— START Document —

A Monument to ‘The Monuments Men’

The new film bands unlikely heroes together during World War II to save priceless art.

(photo: Provided infographic)

Through its commissioning of the finest artists, the Catholic Church has historically been the foremost patron of the arts. Sacred art has long been the cultural standard for what is beautiful.

But what happens when the art of a culture is destroyed? That is the question at the heart of the new World War II film The Monuments Men.

While the movie is set during the close of World War II, it's not a typical war movie, and it's not about typical soldiers. It’s reminiscent of many ensemble films about the war. (Think The Bridge Over the River Kwai, The Dirty Dozen or The Guns of Navarone.)

In content, the film most resembles Burt Lancaster and Paul Scofield’s 1964 The Train, about the French resistance trying to prevent the Germans from taking French artwork to Germany by train.

— END Document —
— START Data section —

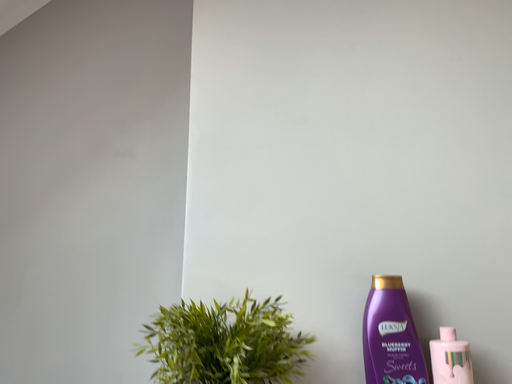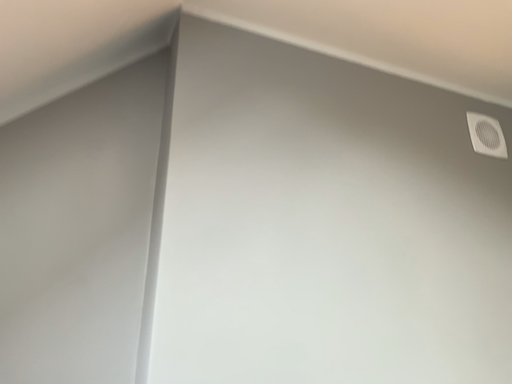
Question: Which way did the camera rotate in the video?

Choices:
 (A) rotated upward
 (B) rotated downward

Answer: (A)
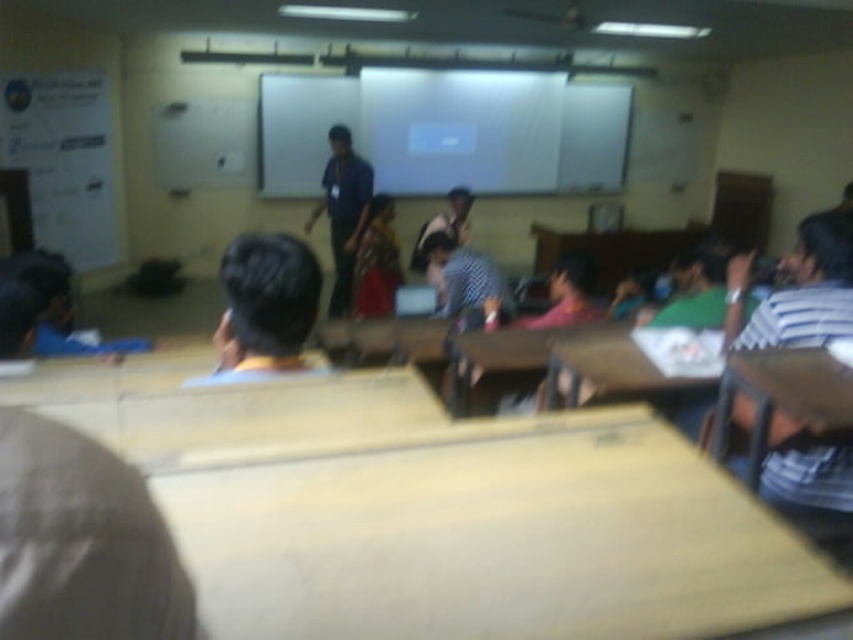
You are a student sitting at the back of the classroom. You notice two people in front of you wearing a white striped shirt at right and a checkered fabric shirt at center. Which person is closer to you?

The white striped shirt at right is shorter than the checkered fabric shirt at center, so the person wearing the white striped shirt at right is closer to you.

You are a photographer standing at the back of the classroom. You want to capture a photo of both the blue shirt at center and the checkered fabric shirt at center without any overlap. Given that your camera has a fixed focal length, which shirt should you focus on to ensure both are in frame?

The blue shirt at center is wider than the checkered fabric shirt at center, so focusing on the blue shirt at center will ensure both are in frame as it occupies more space.

You are a student sitting at the back row of the classroom. You want to see the whiteboard at the front clearly. Which student in the front row is blocking your view more, the blue shirt at center or the checkered fabric shirt at center?

The blue shirt at center is much taller than the checkered fabric shirt at center, so the blue shirt at center is blocking your view more.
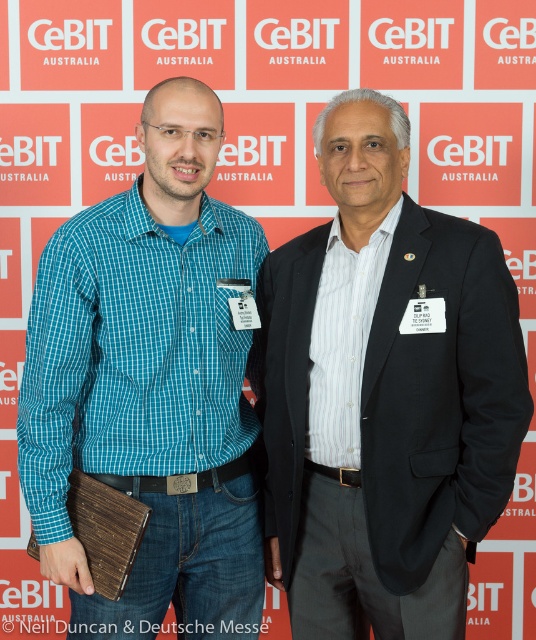
You are a photographer taking a picture of the two points in the image. Which point, point (419, 529) or point (152, 198), will appear larger in your photo?

Point (419, 529) is closer to the viewer than point (152, 198), so it will appear larger in the photo.

You are a photographer setting up for a group photo. You need to ensure that both the dark gray suit at center and the teal checkered shirt at center are fully visible in the frame. Based on their sizes, which one might require more space between them to avoid overlapping?

The dark gray suit at center is wider than the teal checkered shirt at center, so it might require more space between them to avoid overlapping.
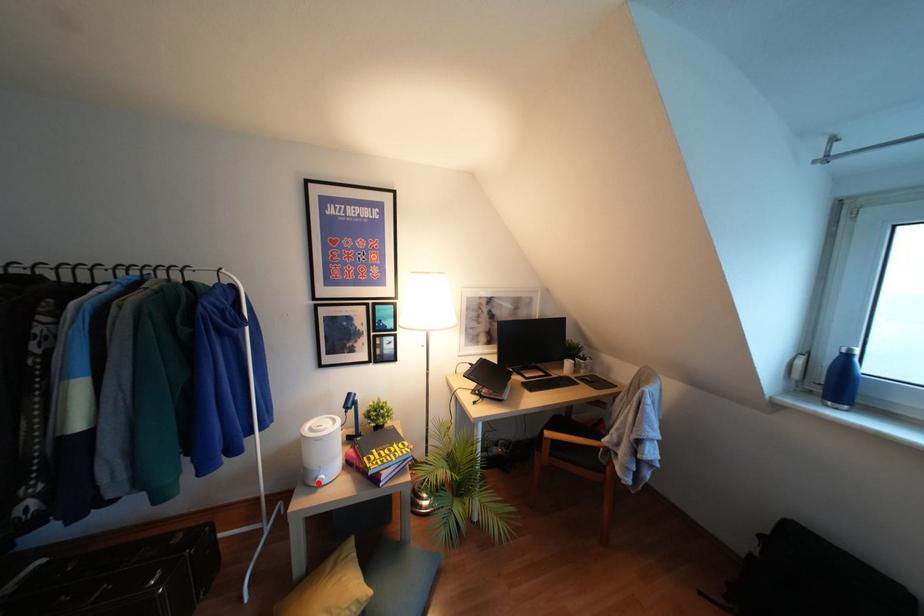
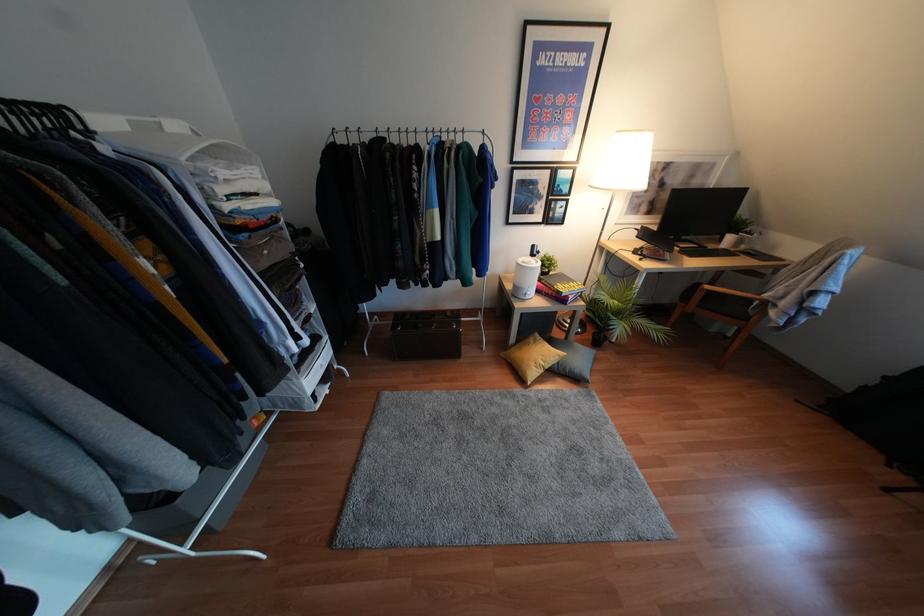
Question: I am providing you with two images of the same scene from different viewpoints. A red point is shown in image1. For the corresponding object point in image2, is it positioned nearer or farther from the camera?

Choices:
 (A) Nearer
 (B) Farther

Answer: (A)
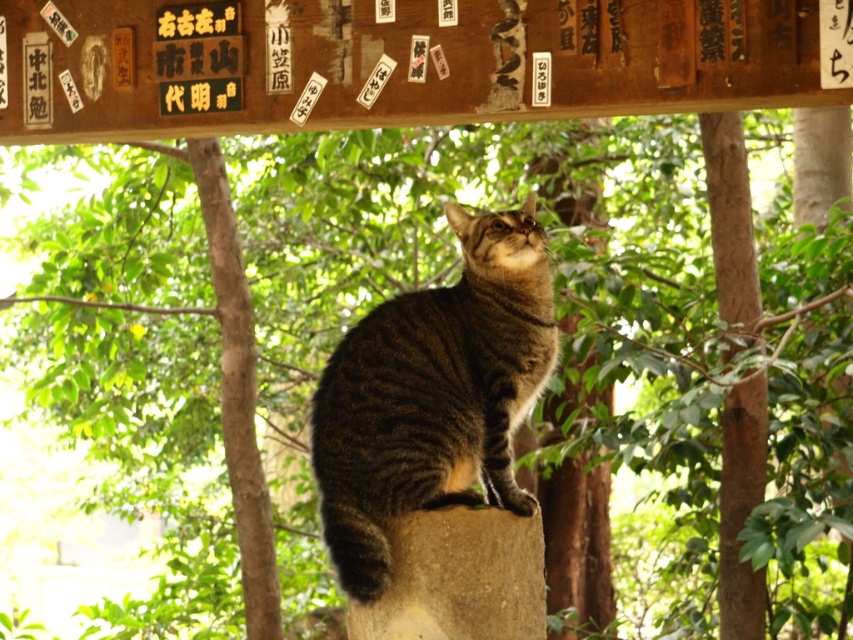
You are standing in front of the pillar where the tabby cat is sitting. You notice two points marked on the wooden beam above the cat. Which point is closer to you, point [531,240] or point [532,557]?

Point [531,240] is closer to you than point [532,557] because it is further to the viewer.

From the picture: You are a photographer standing at the base of the pillar. You want to take a closeup shot of the tabby fur cat at center and the brown rough stone at center. Can you focus on both subjects simultaneously if your camera has a depth of field that can cover 15 inches?

The tabby fur cat at center is 15.03 inches away from the brown rough stone at center. Since the depth of field can cover 15 inches, the camera might not be able to focus on both simultaneously because the distance between them is slightly over the depth of field limit.

You are a photographer trying to capture the tabby fur cat at center and the brown rough stone at center in a single shot. If you want to ensure both are fully visible in the frame, which object should you focus on first?

The tabby fur cat at center is taller than the brown rough stone at center, so you should focus on the tabby fur cat at center first to ensure its full height is captured before adjusting the frame for the shorter stone.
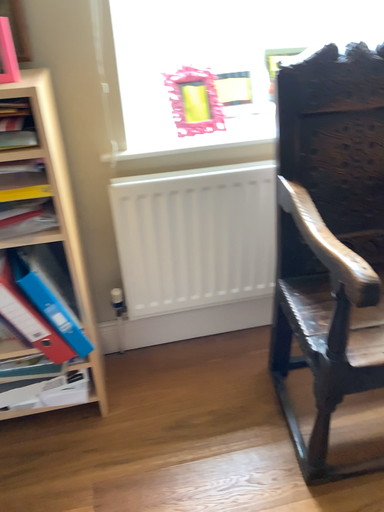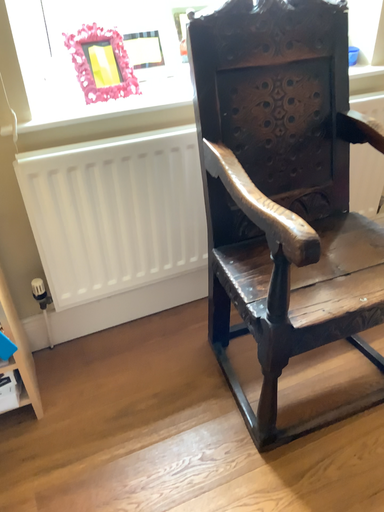
Question: Which way did the camera rotate in the video?

Choices:
 (A) rotated left
 (B) rotated right

Answer: (B)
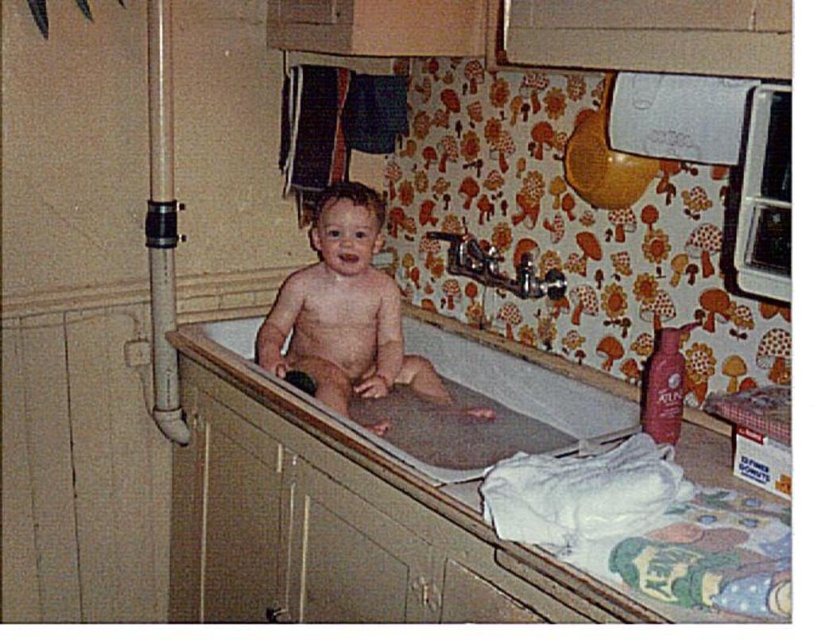
Question: Is smooth skin baby at center bigger than smooth plastic bathtub at center?

Choices:
 (A) yes
 (B) no

Answer: (A)

Question: From the image, what is the correct spatial relationship of smooth skin baby at center in relation to smooth plastic bathtub at center?

Choices:
 (A) above
 (B) below

Answer: (A)

Question: Is smooth skin baby at center positioned in front of smooth plastic bathtub at center?

Choices:
 (A) yes
 (B) no

Answer: (B)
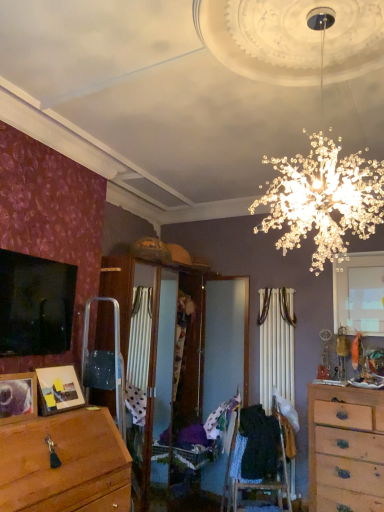
Question: Is white matte window at upper right at the right side of patterned fabric at center, which is counted as the first clothing, starting from the left?

Choices:
 (A) no
 (B) yes

Answer: (B)

Question: Is white matte window at upper right shorter than patterned fabric at center, which is counted as the first clothing, starting from the left?

Choices:
 (A) no
 (B) yes

Answer: (A)

Question: Are white matte window at upper right and patterned fabric at center, acting as the second clothing starting from the right, beside each other?

Choices:
 (A) yes
 (B) no

Answer: (B)

Question: From a real-world perspective, is white matte window at upper right over patterned fabric at center, acting as the second clothing starting from the right?

Choices:
 (A) no
 (B) yes

Answer: (B)

Question: Is white matte window at upper right facing away from patterned fabric at center, which is counted as the first clothing, starting from the left?

Choices:
 (A) no
 (B) yes

Answer: (A)

Question: Based on their positions, is wooden chest of drawers at right located to the left or right of patterned fabric at center, acting as the second clothing starting from the right?

Choices:
 (A) left
 (B) right

Answer: (B)

Question: From a real-world perspective, is wooden chest of drawers at right physically located above or below patterned fabric at center, which is counted as the first clothing, starting from the left?

Choices:
 (A) above
 (B) below

Answer: (B)

Question: Is point (332, 480) closer or farther from the camera than point (226, 400)?

Choices:
 (A) closer
 (B) farther

Answer: (A)

Question: From the image's perspective, is wooden chest of drawers at right located above or below patterned fabric at center, which is counted as the first clothing, starting from the left?

Choices:
 (A) above
 (B) below

Answer: (B)

Question: Is wooden photo frame at lower left taller or shorter than black fabric at center, which is the second clothing from left to right?

Choices:
 (A) tall
 (B) short

Answer: (B)

Question: Do you think wooden photo frame at lower left is within black fabric at center, which is the second clothing from left to right, or outside of it?

Choices:
 (A) inside
 (B) outside

Answer: (B)

Question: From the image's perspective, is wooden photo frame at lower left located above or below black fabric at center, marked as the 1th clothing in a right-to-left arrangement?

Choices:
 (A) above
 (B) below

Answer: (A)

Question: Considering the positions of wooden photo frame at lower left and black fabric at center, which is the second clothing from left to right, in the image, is wooden photo frame at lower left wider or thinner than black fabric at center, which is the second clothing from left to right,?

Choices:
 (A) wide
 (B) thin

Answer: (B)

Question: Visually, is wooden photo frame at lower left positioned to the left or to the right of patterned fabric at center, which is counted as the first clothing, starting from the left?

Choices:
 (A) right
 (B) left

Answer: (B)

Question: In terms of height, does wooden photo frame at lower left look taller or shorter compared to patterned fabric at center, acting as the second clothing starting from the right?

Choices:
 (A) tall
 (B) short

Answer: (B)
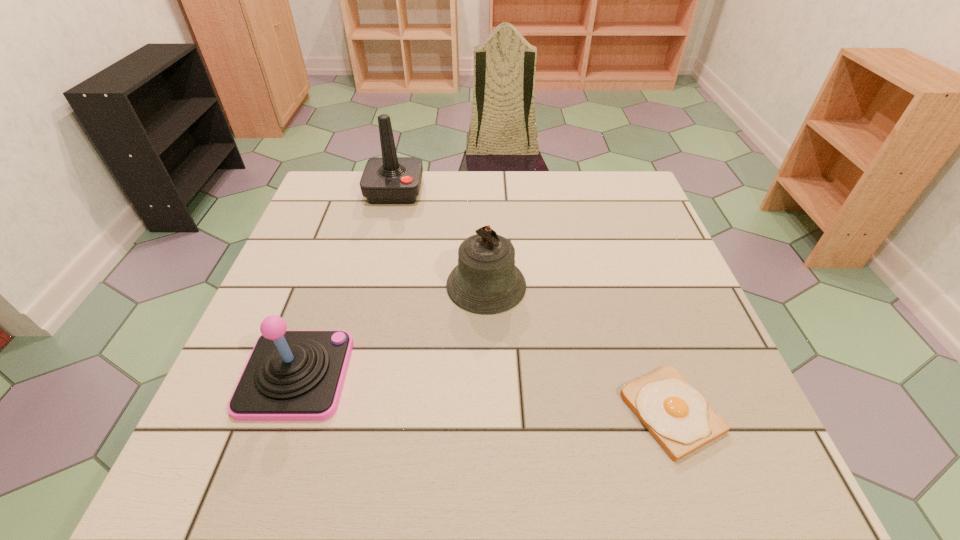
Locate an element on the screen. vacant point at the far left corner is located at coordinates (349, 206).

At what (x,y) coordinates should I click in order to perform the action: click on free space at the far right corner of the desktop. Please return your answer as a coordinate pair (x, y). This screenshot has height=540, width=960. Looking at the image, I should click on (611, 204).

I want to click on free space at the near right corner of the desktop, so click(x=708, y=450).

I want to click on unoccupied position between the nearer joystick and the toast, so click(x=484, y=394).

Locate an element on the screen. The height and width of the screenshot is (540, 960). vacant space in between the shortest object and the farther joystick is located at coordinates (533, 302).

The width and height of the screenshot is (960, 540). Find the location of `empty location between the tallest object and the third nearest object`. empty location between the tallest object and the third nearest object is located at coordinates (441, 238).

Locate an element on the screen. Image resolution: width=960 pixels, height=540 pixels. vacant space in between the toast and the farthest object is located at coordinates pos(533,302).

Where is `free point between the rightmost object and the farther joystick`? The height and width of the screenshot is (540, 960). free point between the rightmost object and the farther joystick is located at coordinates (533, 302).

You are a GUI agent. You are given a task and a screenshot of the screen. Output one action in this format:
    pyautogui.click(x=<x>, y=<y>)
    Task: Click on the free space between the nearer joystick and the toast
    The image size is (960, 540).
    Given the screenshot: What is the action you would take?
    (x=484, y=394)

Locate an element on the screen. The image size is (960, 540). empty space between the bell and the rightmost object is located at coordinates (579, 348).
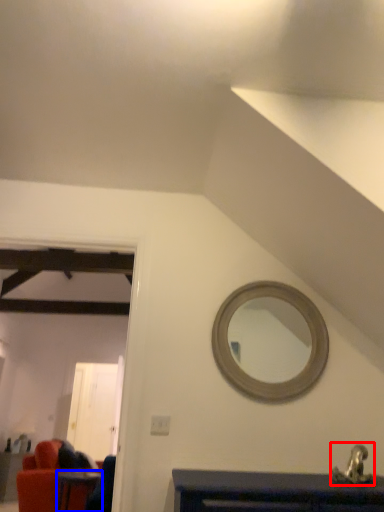
Question: Which of the following is the farthest to the observer, sink (highlighted by a red box) or table (highlighted by a blue box)?

Choices:
 (A) sink
 (B) table

Answer: (B)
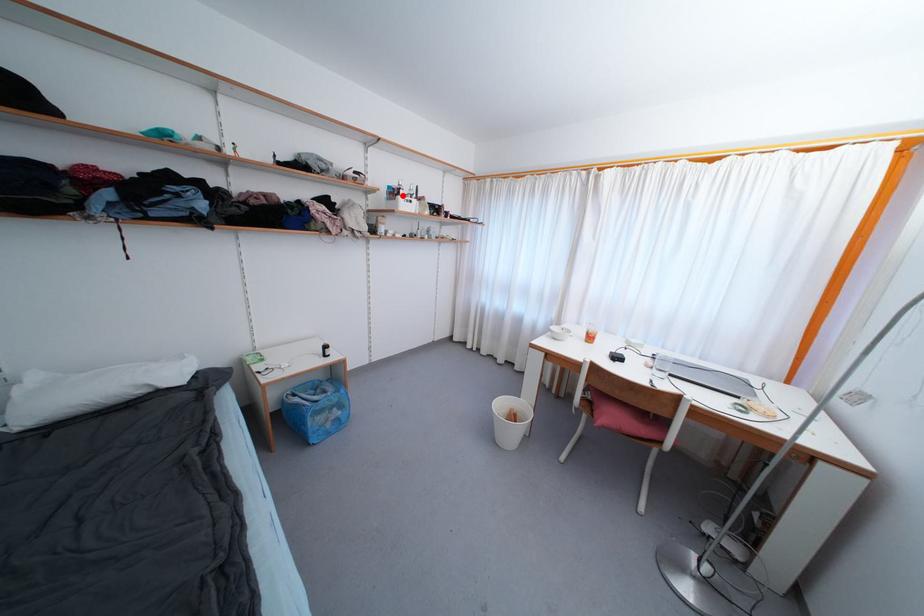
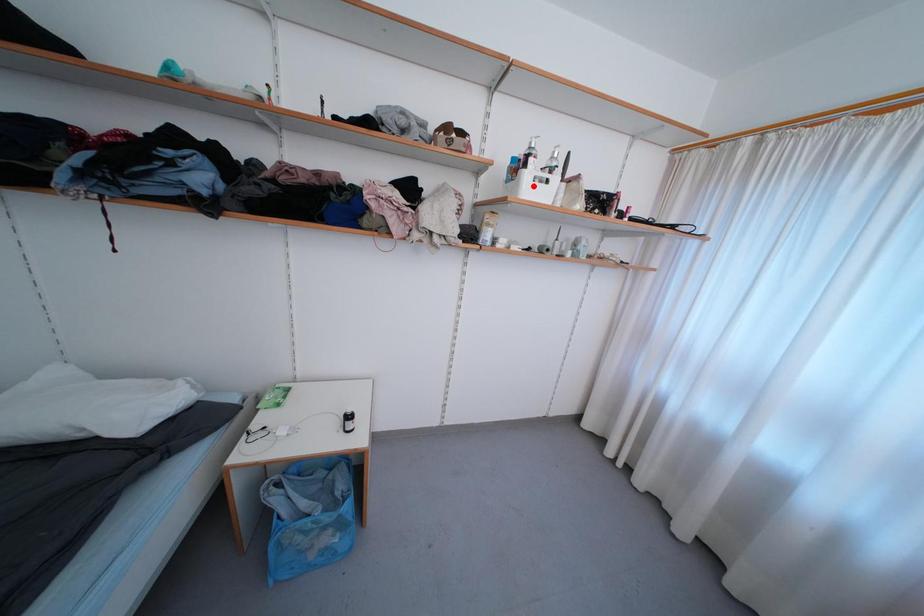
I am providing you with two images of the same scene from different viewpoints. A red point is marked on the first image and another point is marked on the second image. Is the marked point in image1 the same physical position as the marked point in image2?

No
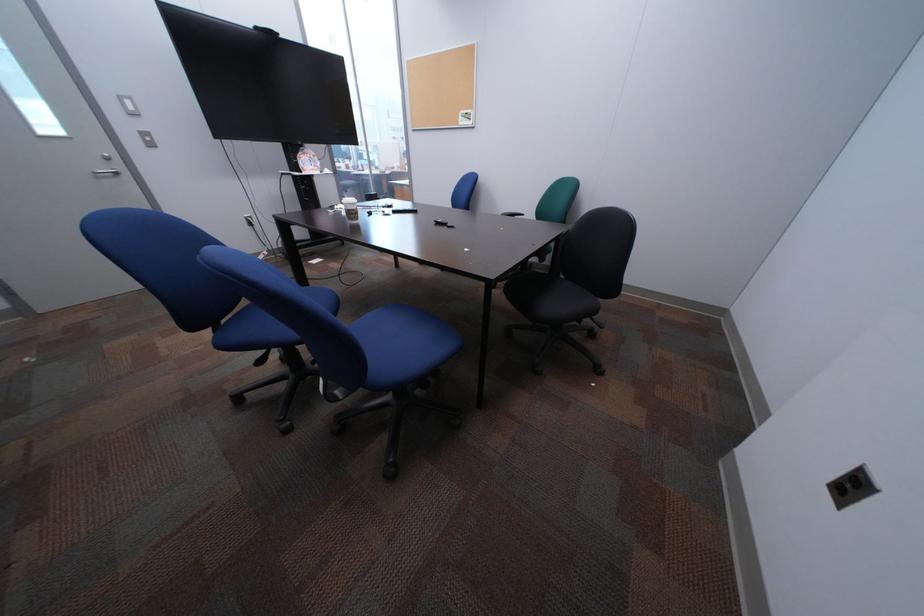
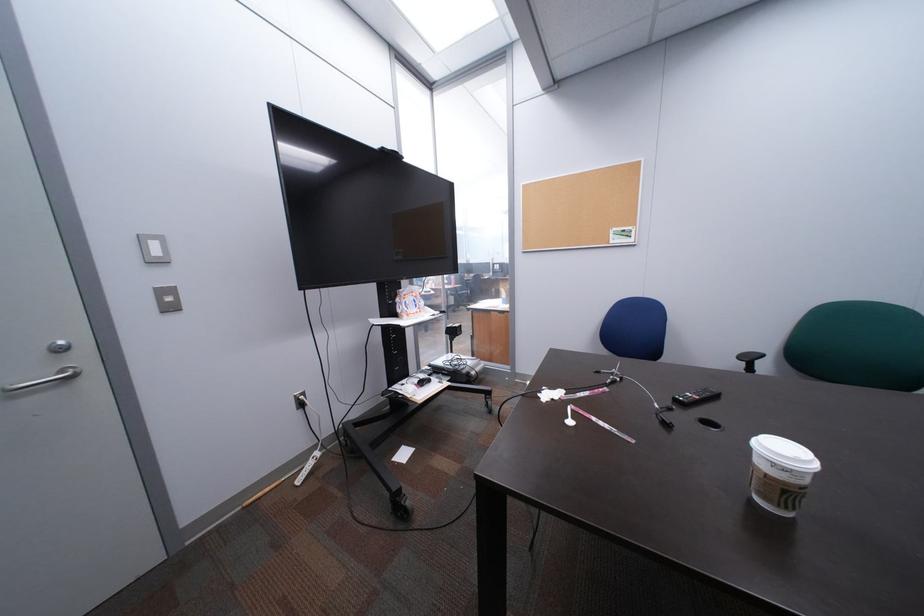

— END Data section —

### What to do
Please retype the stretch of the Monuments Men article from "The new film" through "Germany by train." word for word.

### Result
The new film bands unlikely heroes together during World War II to save priceless art.

(photo: Provided infographic)

Through its commissioning of the finest artists, the Catholic Church has historically been the foremost patron of the arts. Sacred art has long been the cultural standard for what is beautiful.

But what happens when the art of a culture is destroyed? That is the question at the heart of the new World War II film The Monuments Men.

While the movie is set during the close of World War II, it's not a typical war movie, and it's not about typical soldiers. It’s reminiscent of many ensemble films about the war. (Think The Bridge Over the River Kwai, The Dirty Dozen or The Guns of Navarone.)

In content, the film most resembles Burt Lancaster and Paul Scofield’s 1964 The Train, about the French resistance trying to prevent the Germans from taking French artwork to Germany by train.